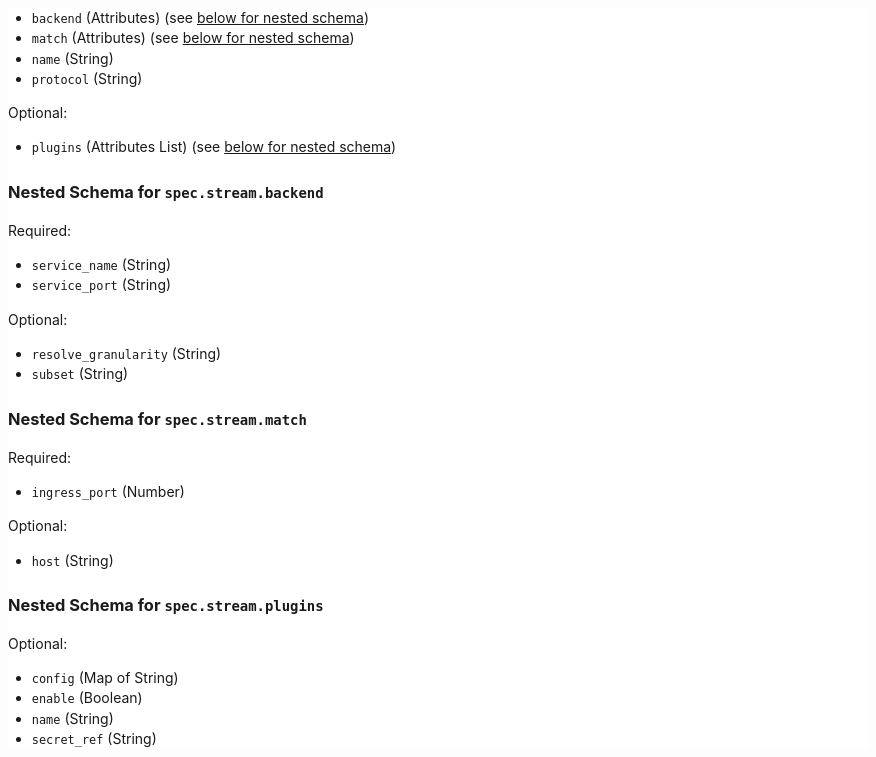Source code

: - `backend` (Attributes) (see [below for nested schema](#nestedatt--spec--stream--backend))
- `match` (Attributes) (see [below for nested schema](#nestedatt--spec--stream--match))
- `name` (String)
- `protocol` (String)

Optional:

- `plugins` (Attributes List) (see [below for nested schema](#nestedatt--spec--stream--plugins))

<a id="nestedatt--spec--stream--backend"></a>
### Nested Schema for `spec.stream.backend`

Required:

- `service_name` (String)
- `service_port` (String)

Optional:

- `resolve_granularity` (String)
- `subset` (String)


<a id="nestedatt--spec--stream--match"></a>
### Nested Schema for `spec.stream.match`

Required:

- `ingress_port` (Number)

Optional:

- `host` (String)


<a id="nestedatt--spec--stream--plugins"></a>
### Nested Schema for `spec.stream.plugins`

Optional:

- `config` (Map of String)
- `enable` (Boolean)
- `name` (String)
- `secret_ref` (String)
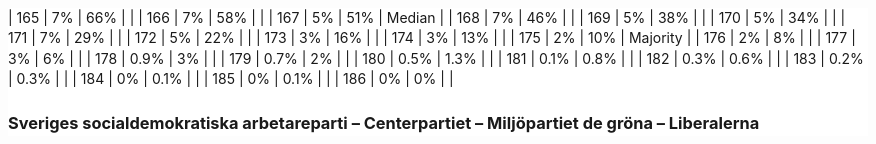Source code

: | 165 | 7% | 66% |  |
| 166 | 7% | 58% |  |
| 167 | 5% | 51% | Median |
| 168 | 7% | 46% |  |
| 169 | 5% | 38% |  |
| 170 | 5% | 34% |  |
| 171 | 7% | 29% |  |
| 172 | 5% | 22% |  |
| 173 | 3% | 16% |  |
| 174 | 3% | 13% |  |
| 175 | 2% | 10% | Majority |
| 176 | 2% | 8% |  |
| 177 | 3% | 6% |  |
| 178 | 0.9% | 3% |  |
| 179 | 0.7% | 2% |  |
| 180 | 0.5% | 1.3% |  |
| 181 | 0.1% | 0.8% |  |
| 182 | 0.3% | 0.6% |  |
| 183 | 0.2% | 0.3% |  |
| 184 | 0% | 0.1% |  |
| 185 | 0% | 0.1% |  |
| 186 | 0% | 0% |  |

### Sveriges socialdemokratiska arbetareparti – Centerpartiet – Miljöpartiet de gröna – Liberalerna
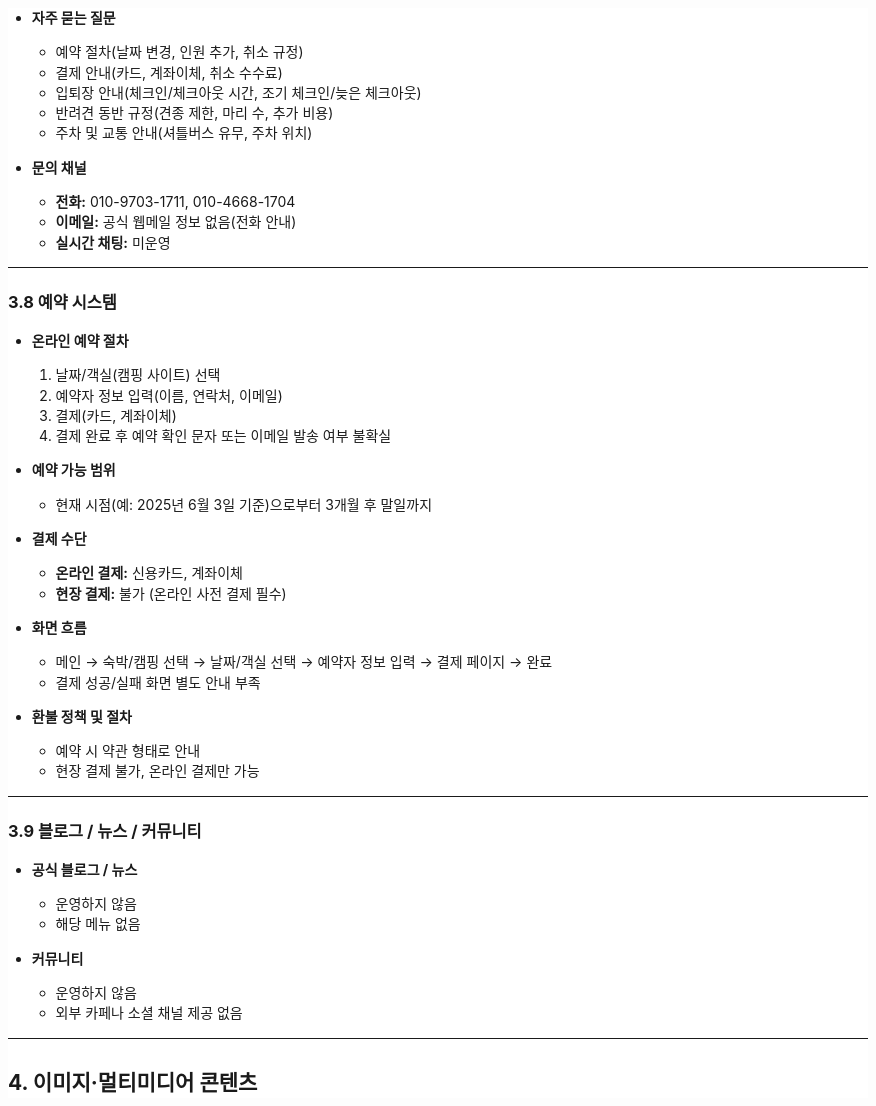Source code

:* **자주 묻는 질문**

  * 예약 절차(날짜 변경, 인원 추가, 취소 규정)
  * 결제 안내(카드, 계좌이체, 취소 수수료)
  * 입퇴장 안내(체크인/체크아웃 시간, 조기 체크인/늦은 체크아웃)
  * 반려견 동반 규정(견종 제한, 마리 수, 추가 비용)
  * 주차 및 교통 안내(셔틀버스 유무, 주차 위치)
* **문의 채널**

  * **전화:** 010-9703-1711, 010-4668-1704
  * **이메일:** 공식 웹메일 정보 없음(전화 안내)
  * **실시간 채팅:** 미운영

---

### 3.8 예약 시스템

* **온라인 예약 절차**

  1. 날짜/객실(캠핑 사이트) 선택
  2. 예약자 정보 입력(이름, 연락처, 이메일)
  3. 결제(카드, 계좌이체)
  4. 결제 완료 후 예약 확인 문자 또는 이메일 발송 여부 불확실
* **예약 가능 범위**

  * 현재 시점(예: 2025년 6월 3일 기준)으로부터 3개월 후 말일까지
* **결제 수단**

  * **온라인 결제:** 신용카드, 계좌이체
  * **현장 결제:** 불가 (온라인 사전 결제 필수)
* **화면 흐름**

  * 메인 → 숙박/캠핑 선택 → 날짜/객실 선택 → 예약자 정보 입력 → 결제 페이지 → 완료
  * 결제 성공/실패 화면 별도 안내 부족
* **환불 정책 및 절차**

  * 예약 시 약관 형태로 안내
  * 현장 결제 불가, 온라인 결제만 가능

---

### 3.9 블로그 / 뉴스 / 커뮤니티

* **공식 블로그 / 뉴스**

  * 운영하지 않음
  * 해당 메뉴 없음
* **커뮤니티**

  * 운영하지 않음
  * 외부 카페나 소셜 채널 제공 없음

---

## 4. 이미지·멀티미디어 콘텐츠
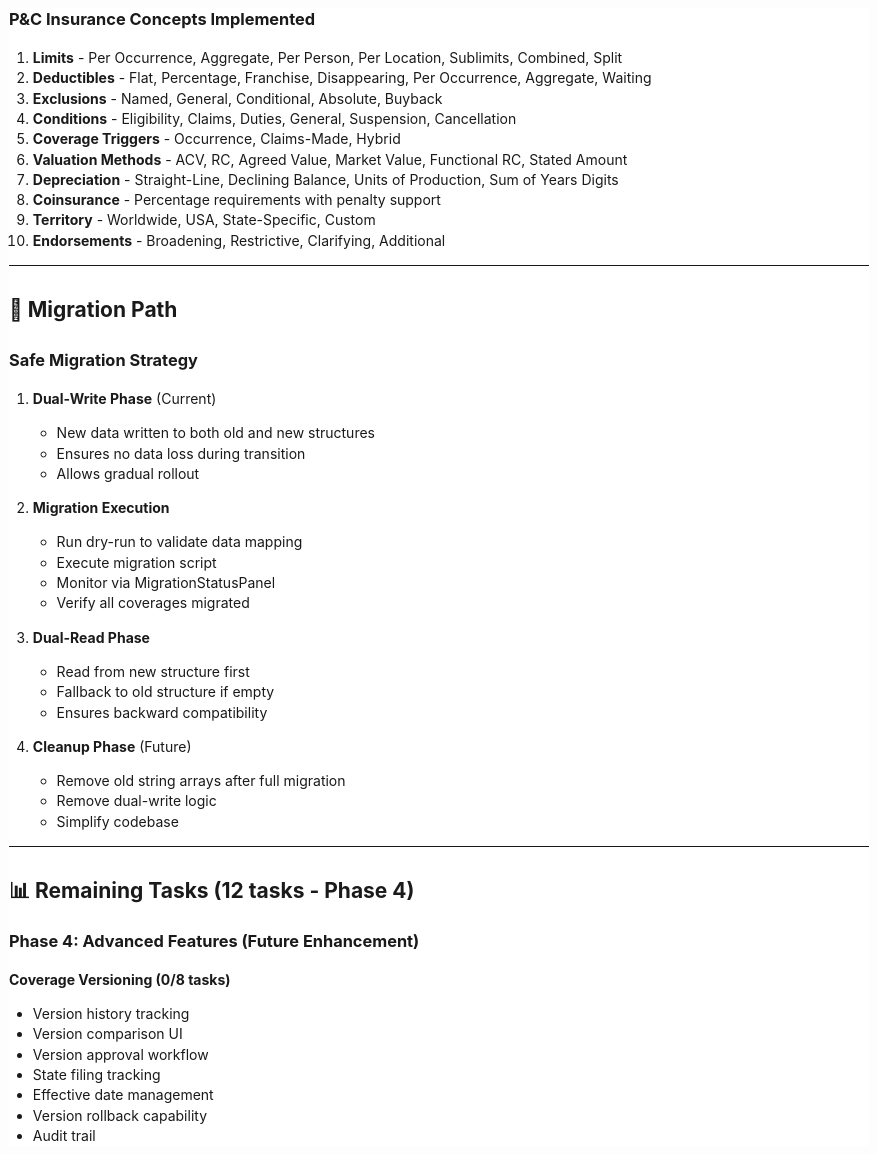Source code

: ### P&C Insurance Concepts Implemented

1. **Limits** - Per Occurrence, Aggregate, Per Person, Per Location, Sublimits, Combined, Split
2. **Deductibles** - Flat, Percentage, Franchise, Disappearing, Per Occurrence, Aggregate, Waiting
3. **Exclusions** - Named, General, Conditional, Absolute, Buyback
4. **Conditions** - Eligibility, Claims, Duties, General, Suspension, Cancellation
5. **Coverage Triggers** - Occurrence, Claims-Made, Hybrid
6. **Valuation Methods** - ACV, RC, Agreed Value, Market Value, Functional RC, Stated Amount
7. **Depreciation** - Straight-Line, Declining Balance, Units of Production, Sum of Years Digits
8. **Coinsurance** - Percentage requirements with penalty support
9. **Territory** - Worldwide, USA, State-Specific, Custom
10. **Endorsements** - Broadening, Restrictive, Clarifying, Additional

---

## 🔄 Migration Path

### Safe Migration Strategy

1. **Dual-Write Phase** (Current)
   - New data written to both old and new structures
   - Ensures no data loss during transition
   - Allows gradual rollout

2. **Migration Execution**
   - Run dry-run to validate data mapping
   - Execute migration script
   - Monitor via MigrationStatusPanel
   - Verify all coverages migrated

3. **Dual-Read Phase**
   - Read from new structure first
   - Fallback to old structure if empty
   - Ensures backward compatibility

4. **Cleanup Phase** (Future)
   - Remove old string arrays after full migration
   - Remove dual-write logic
   - Simplify codebase

---

## 📊 Remaining Tasks (12 tasks - Phase 4)

### Phase 4: Advanced Features (Future Enhancement)

**Coverage Versioning (0/8 tasks)**
- Version history tracking
- Version comparison UI
- Version approval workflow
- State filing tracking
- Effective date management
- Version rollback capability
- Audit trail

— Your task —
Retype the lines of the data above, starting at the line that contains "1. 날짜/객실(캠핑 사이트) 선택" and ending after the line that contains "Insurance Concepts Implemented". Leave the pictures out of your answer.

— Answer space —
  1. 날짜/객실(캠핑 사이트) 선택
  2. 예약자 정보 입력(이름, 연락처, 이메일)
  3. 결제(카드, 계좌이체)
  4. 결제 완료 후 예약 확인 문자 또는 이메일 발송 여부 불확실
* **예약 가능 범위**

  * 현재 시점(예: 2025년 6월 3일 기준)으로부터 3개월 후 말일까지
* **결제 수단**

  * **온라인 결제:** 신용카드, 계좌이체
  * **현장 결제:** 불가 (온라인 사전 결제 필수)
* **화면 흐름**

  * 메인 → 숙박/캠핑 선택 → 날짜/객실 선택 → 예약자 정보 입력 → 결제 페이지 → 완료
  * 결제 성공/실패 화면 별도 안내 부족
* **환불 정책 및 절차**

  * 예약 시 약관 형태로 안내
  * 현장 결제 불가, 온라인 결제만 가능

---

### 3.9 블로그 / 뉴스 / 커뮤니티

* **공식 블로그 / 뉴스**

  * 운영하지 않음
  * 해당 메뉴 없음
* **커뮤니티**

  * 운영하지 않음
  * 외부 카페나 소셜 채널 제공 없음

---

## 4. 이미지·멀티미디어 콘텐츠
Source code

: ### P&C Insurance Concepts Implemented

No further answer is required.